+++ READING PASSAGE +++

= The Parisian Market or Le Marché des Innocents =

1859 comic ballet by Marius Petipa and Cesare Pugni

The Parisian Market (aka Le Marché des parisien or Les Marché des Innocents) is a comic ballet in one act, with libretto and choreography by Marius Petipa and music by Cesare Pugni.

First presented by the Imperial Ballet under the title Le Marché des parisien on at the Imperial Bolshoi Kamenny Theatre in St. Petersburg, Russia. Principal dancers: Mariia Surovshchikova-Petipa (as Lizetta), Marius Petipa (as Simon), and Timofei Stukolkin (as the Marquis Megrèle).

+++ COLLECTED MATERIAL +++

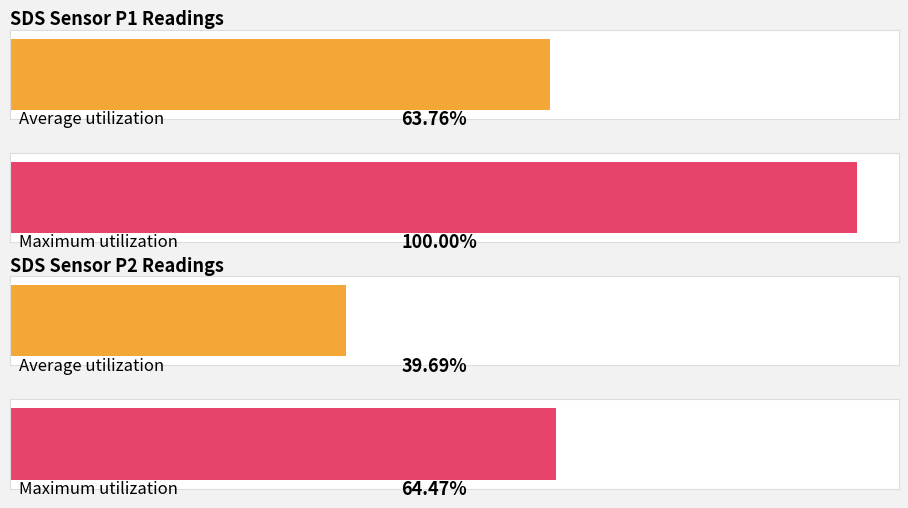

At 00:25, list the series in order from smallest to largest.

SDS_P2, SDS_P1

+++

→ INSTRUCTION: Do the following statements agree with the passage on The Parisian Market? For each, answer yes or no and quote the deciding words. (a) The ballet is in two acts. (b) Cesare Pugni composed the music. (c) Marius Petipa danced the role of Simon.

→ EXPECTED ANSWER:
(a) No: "a comic ballet in one act"
(b) Yes: "music by Cesare Pugni"
(c) Yes: "Marius Petipa (as Simon)"